The Labor and Greens parties are claiming it is little more than a vehicle for converting taxpayer funds into party donations. Labor has written to the Auditor General seeking an inquiry.

Liberal Party federal director, Mr Tony Nutt issued a statement on Wednesday. Significantly, it did not address the central point of recent reporting: the $1 million in donations.

He said the complied with the law but if the Finance Department or the Australian Electoral Commission or any regulator wanted to investigate, the party would fully assist.

So what’s the fuss?

Registered in the same office building as the Liberal Party’s Canberra headquarters – and including Mr Nutt and federal president Richard Alston on its board – Parakeelia was set up by party stalwart Ron Walker in 1989 to provide electoral monitoring software for Coalition MPs.

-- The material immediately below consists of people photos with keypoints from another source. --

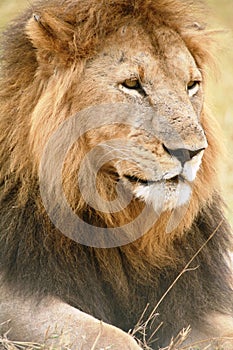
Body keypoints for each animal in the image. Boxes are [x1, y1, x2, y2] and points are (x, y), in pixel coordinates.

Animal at [0, 0, 233, 348]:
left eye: (191, 85)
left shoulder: (186, 303)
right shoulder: (18, 294)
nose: (192, 152)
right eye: (133, 85)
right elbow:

Each MP pays $2500 every year, much of which comes from a taxpayer-funded software allowance, to access Parakeelia’s software system, Feedback, to track the issues raised by individual constituents.

It is the use of taxpayer funds to pay for the service that are at issue, especially given the generosity of donations from Parakeelia to the Liberal Party.

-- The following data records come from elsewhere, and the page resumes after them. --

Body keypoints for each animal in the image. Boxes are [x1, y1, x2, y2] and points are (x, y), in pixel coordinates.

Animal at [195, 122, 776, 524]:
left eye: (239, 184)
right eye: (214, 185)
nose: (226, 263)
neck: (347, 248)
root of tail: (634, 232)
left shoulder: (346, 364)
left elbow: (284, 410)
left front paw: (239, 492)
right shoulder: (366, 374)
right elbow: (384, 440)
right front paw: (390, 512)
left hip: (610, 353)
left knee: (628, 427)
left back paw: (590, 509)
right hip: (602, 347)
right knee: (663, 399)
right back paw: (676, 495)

Parakeelia transferred $500,000 to the federal Liberal division last financial year in what was the party’s second-biggest single source of funds. In 2013-14 it passed on $400,000 and the year before that it transferred $200,000.

Parakeelia 2
Founded in 1989, most Australians have never heard of Parakeelia until this election. Photo: ABC

The Liberals have said payments from Parakeelia to the party were not donations; rather they were payments for services bought through the party including technology upgrades.

The Labor Party uses a similar software, Campaign Central, to track elector behaviour, but this service is independently owned.

What happens now?

Opposition Leader Bill Shorten says he has asked the Auditor-General to investigate Parakeelia’s operations and donations, branding them a “scam”.

“This looks like a Liberal Party washing machine turning taxpayer dollars into Liberal party profits,” Mr Shorten said.

Matters were made murkier on Monday when Fairfax Media claimed to have obtained emails showing that political staff whose wages are paid by the Commonwealth were simultaneously working for Parakeelia while earning taxpayer-funded salaries.

While Prime Minister Malcolm Turnbull has declined to comment on Parakeelia, saying “it’s a matter for the party organisation”, Treasurer Scott Morrison said the opposition’s call for an investigation was a “desperate witch hunt” to distract from Labor’s economic policies.

Deputy Liberal Leader Julie Bishop has also defended the service, saying it was “entirely legitimate”.

Mr Nutt released a statement on Wednesday defending the company’s arrangements, saying Parakeelia has been in existence through the administrations of various governments and as an entity of the Liberal Party it is subject to Australian Electoral Commission oversight. 

“If the Department of Finance, the AEC or any other relevant body has any queries the Liberal Party will fully assist as we would with any other regulatory body.”